'''

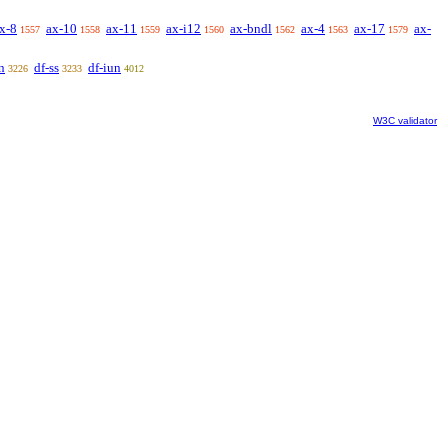
x-8
ax-10
ax-11
ax-i12
ax-bndl
ax-4
ax-17
ax-
1557
1558
1559
1560
1562
1563
1579
n
df-ss
df-iun
3226
3233
4012
W3C validator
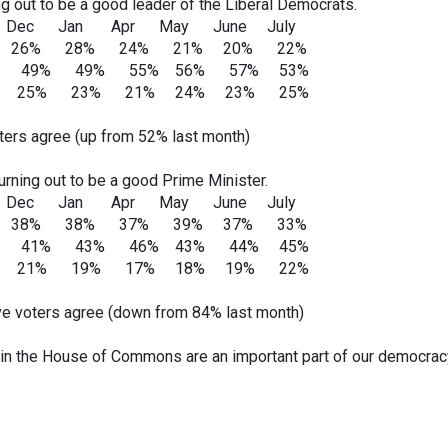
ng out to be a good leader of the Liberal Democrats.
 Apr May June July
% 28% 24% 21% 20% 22%
 49% 49% 55% 56% 57% 53%
: 25% 23% 21% 24% 23% 25%
ers agree (up from 52% last month)
rning out to be a good Prime Minister.
 Apr May June July
% 38% 37% 39% 37% 33%
 41% 43% 46% 43% 44% 45%
: 21% 19% 17% 18% 19% 22%
e voters agree (down from 84% last month)
in the House of Commons are an important part of our democrac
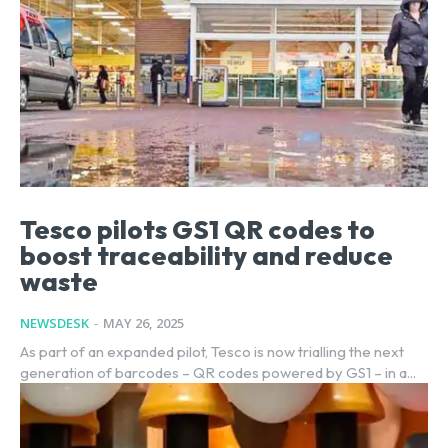
Tesco pilots GS1 QR codes to
boost traceability and reduce
waste
NEWSDESK
-
MAY 26, 2025
As part of an expanded pilot, Tesco is now trialling the next
generation of barcodes – QR codes powered by GS1 – in a...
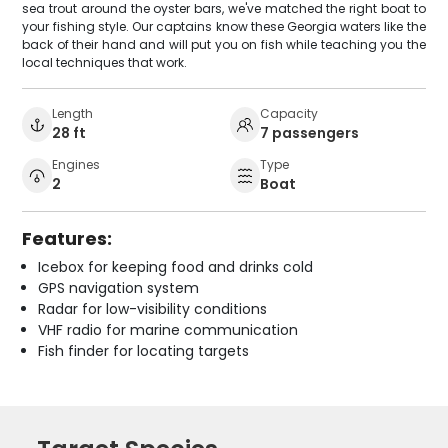
sea trout around the oyster bars, we've matched the right boat to
your fishing style. Our captains know these Georgia waters like the
back of their hand and will put you on fish while teaching you the
local techniques that work.
Length
Capacity
28 ft
7 passengers
Engines
Type
2
Boat
Features:
Icebox for keeping food and drinks cold
GPS navigation system
Radar for low-visibility conditions
VHF radio for marine communication
Fish finder for locating targets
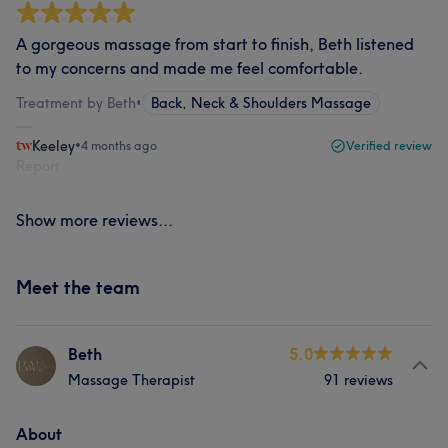
A gorgeous massage from start to finish, Beth listened
to my concerns and made me feel comfortable.
Treatment by Beth
•
Back, Neck & Shoulders Massage
Keeley
•
4 months ago
Verified review
Report
Show more reviews...
Meet the team
Beth
5.0
Massage Therapist
91 reviews
About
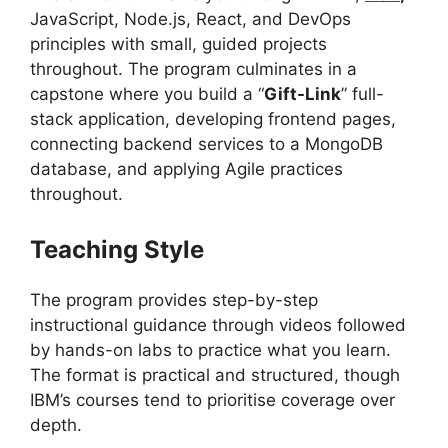
JavaScript, Node.js, React, and DevOps
principles with small, guided projects
throughout. The program culminates in a
capstone where you build a “
Gift-Link
” full-
stack application, developing frontend pages,
connecting backend services to a MongoDB
database, and applying Agile practices
throughout.
Teaching Style
The program provides step-by-step
instructional guidance through videos followed
by hands-on labs to practice what you learn.
The format is practical and structured, though
IBM’s courses tend to prioritise coverage over
depth.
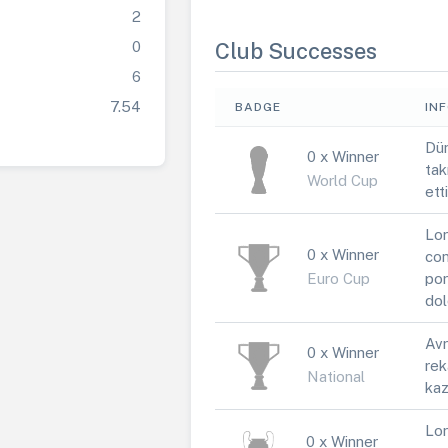
2
0
Club Successes
6
7.54
BADGE
IN
Dün
0 x Winner
tak
World Cup
ett
Lor
0 x Winner
con
Euro Cup
por
dol
Avr
0 x Winner
rek
National
kaz
Lor
0 x Winner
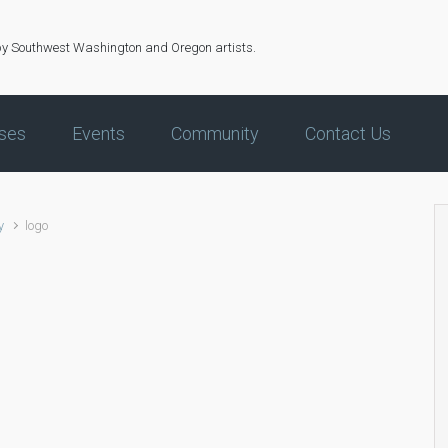
by Southwest Washington and Oregon artists.
ses
Events
Community
Contact Us
y
logo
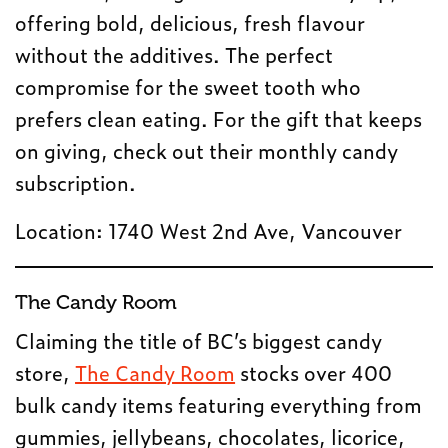
offering bold, delicious, fresh flavour
without the additives. The perfect
compromise for the sweet tooth who
prefers clean eating. For the gift that keeps
on giving, check out their monthly candy
subscription.
Location: 1740 West 2nd Ave, Vancouver
The Candy Room
Claiming the title of BC’s biggest candy
store,
The Candy Room
stocks over 400
bulk candy items featuring everything from
gummies, jellybeans, chocolates, licorice,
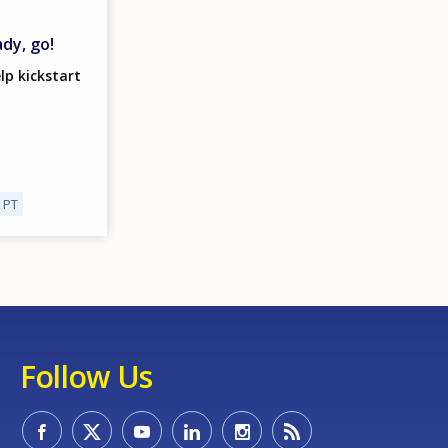
ady, go!
lp kickstart
PT
Follow Us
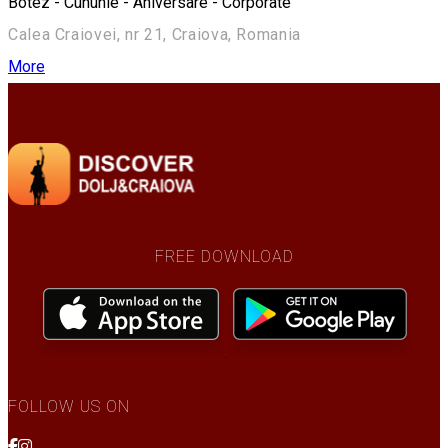
Botez - Cununie - Aniversare - Corporate
Calea Craiovei, nr 21, Craiova, Romania
More
FREE DOWNLOAD
FOLLOW US ON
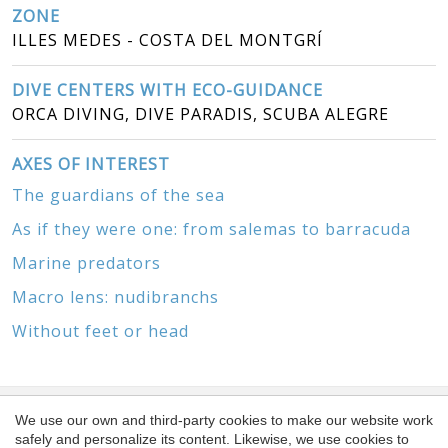
ZONE
ILLES MEDES - COSTA DEL MONTGRÍ
DIVE CENTERS WITH ECO-GUIDANCE
ORCA DIVING, DIVE PARADIS, SCUBA ALEGRE
AXES OF INTEREST
The guardians of the sea
As if they were one: from salemas to barracuda
Marine predators
Macro lens: nudibranchs
Without feet or head
We use our own and third-party cookies to make our website work
SPONSORS
safely and personalize its content. Likewise, we use cookies to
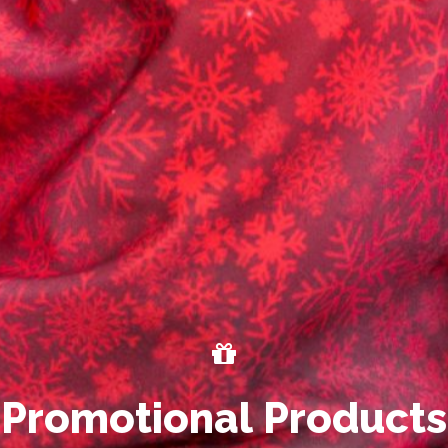
P
r
o
m
o
t
i
o
n
a
l
P
r
o
d
u
c
t
s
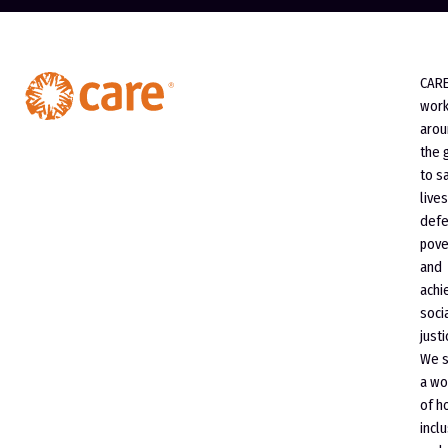
CAR
wor
arou
the 
to s
lives
defe
pove
and
achi
soci
justi
We 
a wo
of h
incl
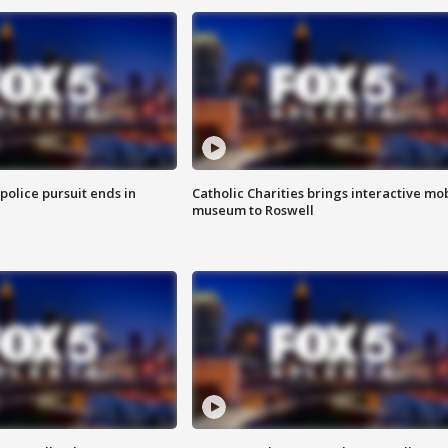
 police pursuit ends in
Catholic Charities brings interactive mo
museum to Roswell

'''

**WHAT IS EXPECTED**: Give back all of the data exactly, but not the pictures.

**EXERCISE ANSWER**:
x-8
ax-10
ax-11
ax-i12
ax-bndl
ax-4
ax-17
ax-
1557
1558
1559
1560
1562
1563
1579
n
df-ss
df-iun
3226
3233
4012
W3C validator
ng out to be a good leader of the Liberal Democrats.
 Apr May June July
% 28% 24% 21% 20% 22%
 49% 49% 55% 56% 57% 53%
: 25% 23% 21% 24% 23% 25%
ers agree (up from 52% last month)
rning out to be a good Prime Minister.
 Apr May June July
% 38% 37% 39% 37% 33%
 41% 43% 46% 43% 44% 45%
: 21% 19% 17% 18% 19% 22%
e voters agree (down from 84% last month)
in the House of Commons are an important part of our democrac
Tesco pilots GS1 QR codes to
boost traceability and reduce
waste
NEWSDESK
-
MAY 26, 2025
As part of an expanded pilot, Tesco is now trialling the next
generation of barcodes – QR codes powered by GS1 – in a...
sea trout around the oyster bars, we've matched the right boat to
your fishing style. Our captains know these Georgia waters like the
back of their hand and will put you on fish while teaching you the
local techniques that work.
Length
Capacity
28 ft
7 passengers
Engines
Type
2
Boat
Features:
Icebox for keeping food and drinks cold
GPS navigation system
Radar for low-visibility conditions
VHF radio for marine communication
Fish finder for locating targets
A gorgeous massage from start to finish, Beth listened
to my concerns and made me feel comfortable.
Treatment by Beth
•
Back, Neck & Shoulders Massage
Keeley
•
4 months ago
Verified review
Report
Show more reviews...
Meet the team
Beth
5.0
Massage Therapist
91 reviews
About
JavaScript, Node.js, React, and DevOps
principles with small, guided projects
throughout. The program culminates in a
capstone where you build a “
Gift-Link
” full-
stack application, developing frontend pages,
connecting backend services to a MongoDB
database, and applying Agile practices
throughout.
Teaching Style
The program provides step-by-step
instructional guidance through videos followed
by hands-on labs to practice what you learn.
The format is practical and structured, though
IBM’s courses tend to prioritise coverage over
depth.
2
0
Club Successes
6
7.54
BADGE
IN
Dün
0 x Winner
tak
World Cup
ett
Lor
0 x Winner
con
Euro Cup
por
dol
Avr
0 x Winner
rek
National
kaz
Lor
0 x Winner
by Southwest Washington and Oregon artists.
ses
Events
Community
Contact Us
y
logo
offering bold, delicious, fresh flavour
without the additives. The perfect
compromise for the sweet tooth who
prefers clean eating. For the gift that keeps
on giving, check out their monthly candy
subscription.
Location: 1740 West 2nd Ave, Vancouver
The Candy Room
Claiming the title of BC’s biggest candy
store,
The Candy Room
stocks over 400
bulk candy items featuring everything from
gummies, jellybeans, chocolates, licorice,
ady, go!
lp kickstart
PT
Follow Us
Botez - Cununie - Aniversare - Corporate
Calea Craiovei, nr 21, Craiova, Romania
More
FREE DOWNLOAD
FOLLOW US ON
ZONE
ILLES MEDES - COSTA DEL MONTGRÍ
DIVE CENTERS WITH ECO-GUIDANCE
ORCA DIVING, DIVE PARADIS, SCUBA ALEGRE
AXES OF INTEREST
The guardians of the sea
As if they were one: from salemas to barracuda
Marine predators
Macro lens: nudibranchs
Without feet or head
We use our own and third-party cookies to make our website work
SPONSORS
safely and personalize its content. Likewise, we use cookies to
P
r
o
m
o
t
i
o
n
a
l
P
r
o
d
u
c
t
s
CAR
wor
arou
the 
to s
lives
defe
pove
and
achi
soci
justi
We 
a wo
of h
incl
 police pursuit ends in
Catholic Charities brings interactive mo
museum to Roswell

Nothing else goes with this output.